Pakistani politician

Anwar Kamal Khan Marwat Mina Khel (19 November 1946 – 13 February 2012) was a Pakistani Politician.

He was a senior leader of the Pakistan Muslim League (Nawaz) He was the second son of the three sons of Justice Khan Habibullah Khan and elder brother of a senior Pakistani Civil Servant Akhtar Munir Khan Marwat. He led his first tribal army in 1973. Earlier he has also remained a Senator in addition to being a Senior Provincial Minister.

He was elected as member of the Senate of Pakistan in March 1997 for a six-year term. He served as a member of the Senate Standing Committee on Water and Power and on Local Government and Rural Development and also on Functional Committee on Problems of Less Developed Areas.

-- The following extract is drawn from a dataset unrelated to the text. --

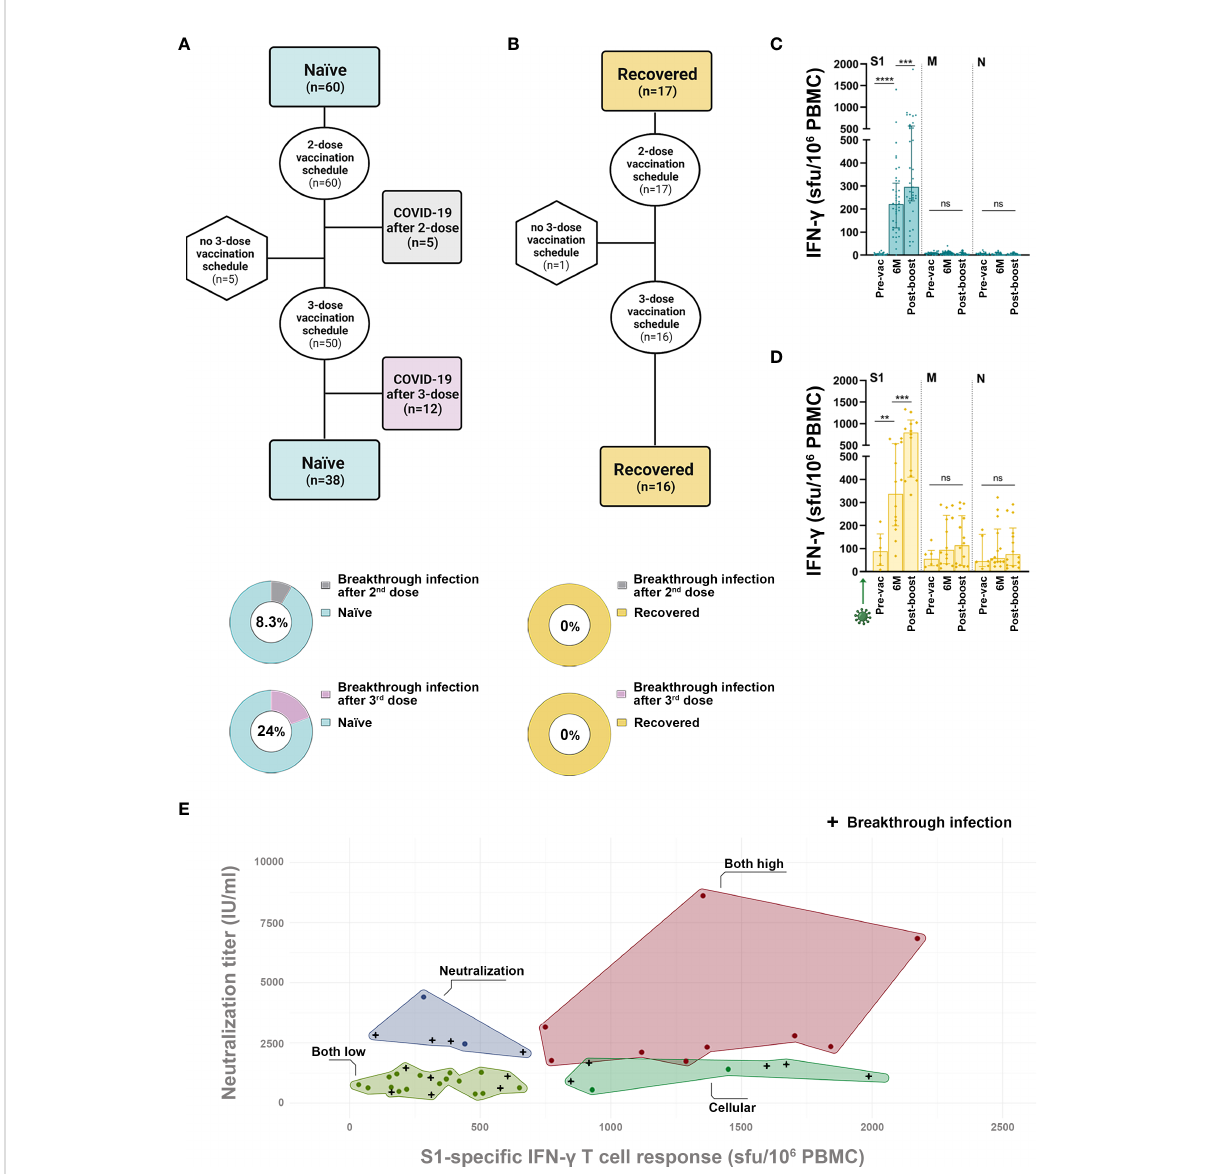
FIGURE 2 Factors associated with protection against breakthrough infection after SARS-CoV-2 vaccination. (A, B) Flowchart of SARS-CoV-2 naïve (A) and recovered (B) individuals included in the study and the frequency of SARS-CoV-2 infection reported after the second or third vaccine dose. (C, D) SARS-CoV-2-speci fi c IFN- g -producing T cell responses reactive to the S1, M and N proteins in subjects who remained SARS-CoV-2 naïve during follow-up (C) and in recovered (D) individuals. (E) Clustering based on S1-IFN- g -producing T cell average and neutralizing titer average 15 days after the second BNT162b2 dose, when the vaccine-elicited immune response peaked, in naïve individuals. Green arrows represent the time of SARS-CoV-2 infection. Black crosses represent SARS-CoV-2-infected subjects after mRNA vaccination. Horizontal bars and whiskers represent median values and interquartile ranges, respectively. The signi fi cance between groups was determined using Mann-Whitney or Kruskal-Wallis tests, ns: not statistically signi fi cant, **p<0.01, ***p<0.001,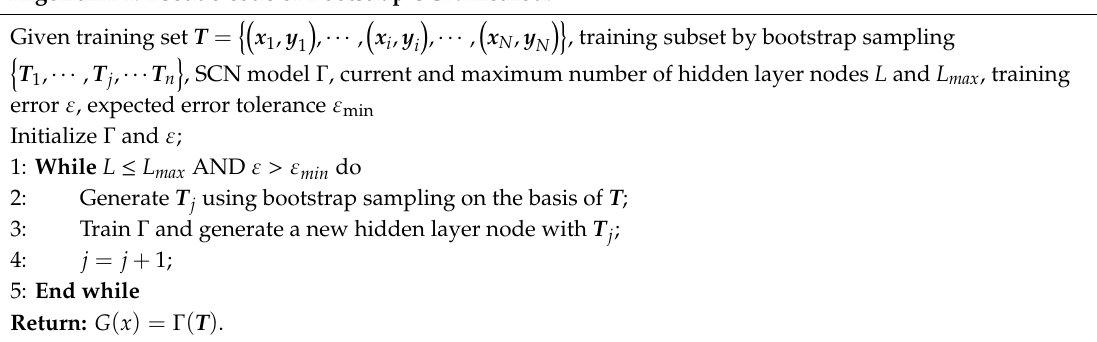
Algorithm 1: Pseudo code of Bootstrap-SCN method.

He was elected to the provincial assembly in the 2002 elections defeating his longstanding rivals the late Pir Khalid Raza Zakori, serving as Pakistan Muslim League (Nawaz) parliamentary leader in the province for nearly five years.

A former opponent of action against the Taliban, after losing the 2008 provincial elections he led his tribe in operation against the Taliban in the Lakki Marwat area.

He died on 13 February 2012 due to two sudden heart attacks at Lady Reading Hospital in Peshawar.